One of Palo Alto’s longest-standing bakeries, The Prolific Oven will close on Aug. 31 due to a “severe” labor shortage and increasing cost of doing business in the Bay Area, the owners said Wednesday.

“We just don’t see it getting any better,” said Regina Chan, whose parents Henry and Sophia Chan bought The Prolific Oven at 550 Waverley St. from Harriet Spier in 1996. “We wanted to pull the plug before things take a bad turn.”


Regina Chan with a slice of cake in the original Prolific Oven location. Photo by Veronica Weber.

They will also close their two other locations, in Santa Clara and Sunnyvale, and the facility where the bakery’s popular chocolate on chocolate and carrot cakes, pastries and other made-from-scratch baked goods are prepared. The Santa Clara bakery will shutter on Aug. 24 and Sunnyvale, Aug. 31. (They also once ran Prolific Ovens in Saratoga and Fremont, which have since closed.)

The Chans have been discussing whether to go out of business for awhile, hoping to avoid it. But an accumulation of familiar factors — a tight labor market, rising costs of ingredients, increasing minimum wages, tech companies who lure staff away to their campus kitchens with higher pay and keep employees in the office with free meals around the clock — forced their hand, Regina said. In recent months, it became increasingly difficult to hire even entry-level line cooks and front-of-house staff to handle breakfast, lunch and dinner service.

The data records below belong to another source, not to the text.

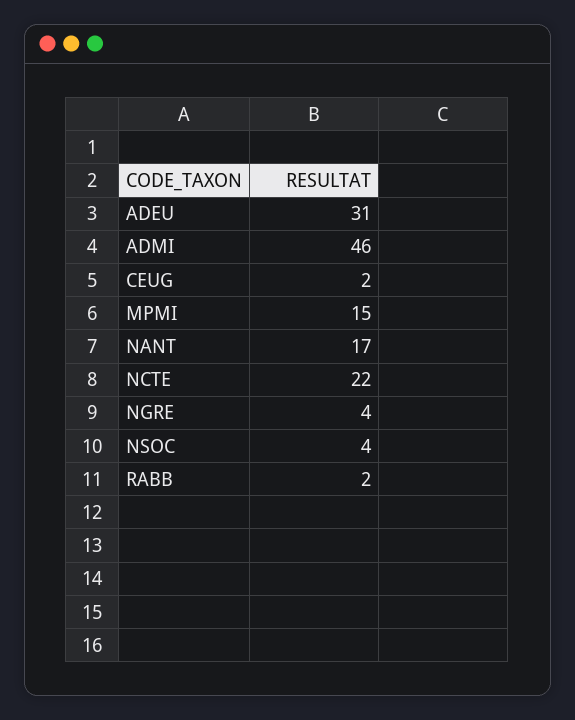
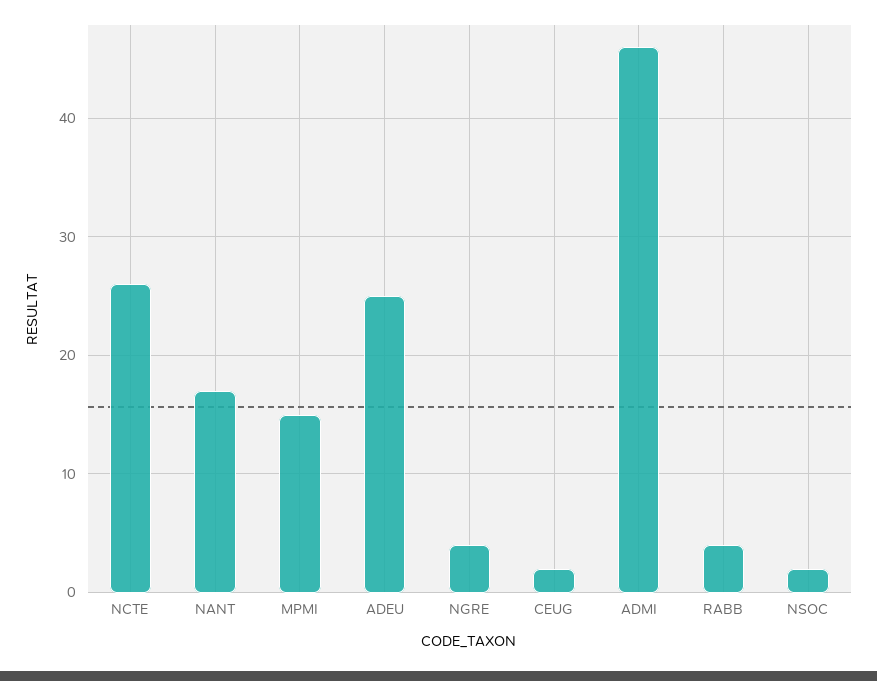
  {
-   "ADEU": 31,
+   "ADEU": 25,
    "ADMI": 46,
    "CEUG": 2,
    "MPMI": 15,
    "NANT": 17,
-   "NCTE": 22,
+   "NCTE": 26,
    "NGRE": 4,
-   "NSOC": 4,
+   "NSOC": 2,
-   "RABB": 2
+   "RABB": 4
  }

“We used to (get) tons of applications for kids in high school, kids just graduating from school, kids in college who wanted a part-time job,” she said. “We aren’t getting those applications anymore.”


Prolific Oven’s carrot cake made with fresh carrots, raisins and walnuts and a cream cheese frosting. It’s the longtime bakery’s second-most popular cake, following the chocolate on chocolate. Photo by Veronica Weber.

Over nearly four decades (the original bakery opened in 1980), The Prolific Oven baked cakes and other desserts for countless weddings, birthday parties, bar and bat mitzvahs and other special occasions. In the end, Regina said, they were unwilling to compromise on quality and reluctant to pass costs onto customers by increasing prices, Regina said. The last time prices rose was three years ago.

“Maybe that was one of the things that contributed to our demise. We weren’t willing to cut corners. We weren’t willing to cut the quality of the ingredients. We wanted to keep everything the same,” she said.

Memories of wedding cakes past, adoration for the chocolate on chocolate, chocolate-mocha and orange-almond cakes and “thank you’s” poured in in response to a letter the owners posted on the bakery’s Facebook page this week.

The lifeblood of local, small businesses is loyal customers. Without that support, Regina said, she’s unsure how establishments like The Prolific Oven can survive. (She also runs her own restaurant, Nom Burger, in Sunnyvale.)

“I really do fear for this area in particular,” Regina said. “It’s in the power of the people where they choose to spend their money. I hope that I’m wrong and that small businesses and family businesses can continue to thrive in the Bay Area, but it’s going to be up to the consumers to really show that.”